By Humphrey Carter
AWARD winning British documentary maker Simon W. Davis, “the pioneer” of reality television in the UK, is responsible for judging the documentary category at this week's MFA Planet Europe short film festival and, during a break from screenings yesterday, said that he is very surprised at the high quality of the short films which have been entered this year.

Simon is currently enjoying a sabbatical in Majorca with his wife and two children, but jumped at the invitation to sit on the grand jury for the festival. “I hadn't planned on doing any work while I was here, but we are already in Majorca longer than expected and I just love film.” He initially started writing and directing theatre but moved into the world of factual film in the early 90*s as part of a new wave of documentary directors shooting their own films on Hi-8 and then Digital.

His first films were about social and environmental issues in Britain including the road protest movement and the persecution of travellers and the rave culture by the government.

Davis also made undercover films about vivisection and the treatment of animals. By the late 1990*s he was working for the renowned Community Programme Unit at the BBC making films about subjects the mainstream media tended to avoid.

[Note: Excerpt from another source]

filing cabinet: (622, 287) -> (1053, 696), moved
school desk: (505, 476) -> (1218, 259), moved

His latest production, Not Under My Room is currently showing on BBC3 and will move to BBC 2 this summer.
This is a series about adult children aged between 18 and 40 who are estranged from their parents or have a very poor or no relationship with them for various reasons. “Over the six, 60 minute films, the idea was to get these people together with the parents going to live with their kids for a week and live their kids' lives - get to know their kids,” Simon explains. “It's something we can all relate to - what would it be like if your parents knew what you and your life, socially, sexually, was really like. “It's like going for a job interview with your mum sitting next to you.” So, that is currently showing but he produced and directed the second series multi-award winning Channel 4 reality Wife Swap as well as Living with the Enemy where he also dealt with real issues.

The idea of that series was to bring people of completely polar politics and opposing beliefs together, “such as two feminists and a bunch of builders or the deputy chairman of the Cambridge University Young Conservatives and send him to live with a group of pro-cannabis, dope growing guys in a Luton squat,” he says.

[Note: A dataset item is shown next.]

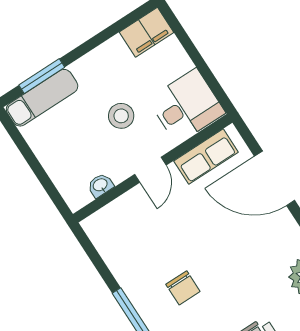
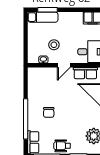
stool: (121, 116) -> (54, 45), moved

But, as one of the pioneers of reality TV, has the genre all gone too far? “No, what we're making is now referred to as factual entertainment - but I find it difficult to make the distinction. “I guess, for example, instead of making a documentary about a gay person coming out and telling his parents, we're engineering the situation, we're meddling with reality a bit and setting up a false premise in order to explore a theme or an idea. “The truth of the matter is that, for the broadcasters, they are getting definite results within a week or two as opposed to spending three or four months filming to try and get something,” he says.

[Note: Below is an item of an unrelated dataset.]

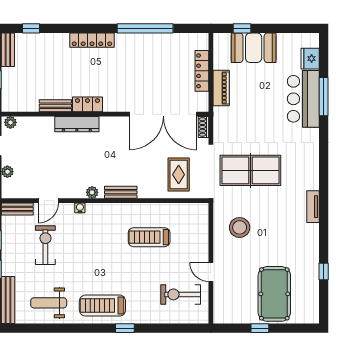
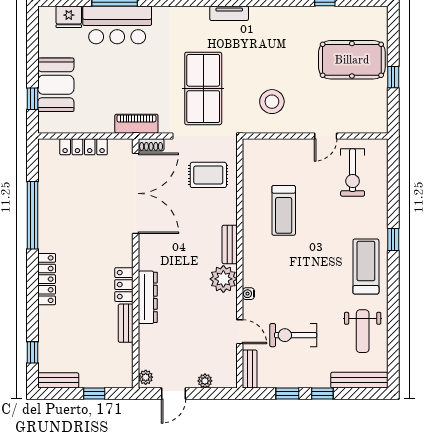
piano: (221, 88) -> (136, 124), moved
plant: (92, 192) -> (223, 279), width x1.87, depth x1.87
tv unit: (313, 207) -> (229, 13), moved
treadmill: (102, 306) -> (366, 267), turned 180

He agrees that it is the week-in, week-out results that reality television serves up which are proving very popular with the audience and the broadcasters - hence the reality tv and factual entertainment boom. “In our field we're obviously always looking for people who will make good television in a documentary, at the other end of the scale, they are even casting for people, be they really extreme or showbiz characters, for Big Brother to make sure they get sensational results, conflicts and shocks. “However, factual entertainment is great television and it does have its place. Wife Swap was great TV and it does have something to say about relationships in contemporary Britain - that's why I like my line of work because we have something to say and in one way or another, we're dealing with real issues.” So, reality TV is in fact, at times the complete opposite? “Yes, I guess so, because in certain cases we're deliberately creating a situation.” True or false, Simon disagrees that there are too many reality programmes on British tv “I think there's a very good balance and still a very wide variety on British tv. “The BBC has been told to stop chasing ratings and mimicking Channels 4 and 5. I guess that's fair enough, but on the whole I think the BBC has got a good balance of programmes. “It's cyclical, four or five years ago, docu-soaps were all the rage, now it's reality tv in its various forms but I think the reality and factual programming is much more successful and entertaining. “But, in the case of the BBC, and I've heard rumours, I would be tempted to bring back something like the Community Programme Unit - I think it would be very viable for the BBC as the unit's ultimate aim was to get alternative voices on the television and explore new areas - hence we developed Living with the Enemy. “It was that programme and a few others that spawned reality tv, as commercial broadcasters saw the power of this kind of programming. “But while Living with the Enemy was quite innocent, now it's all much more machine tooled, pre-planned but at the end of the day I think it's all good TV.”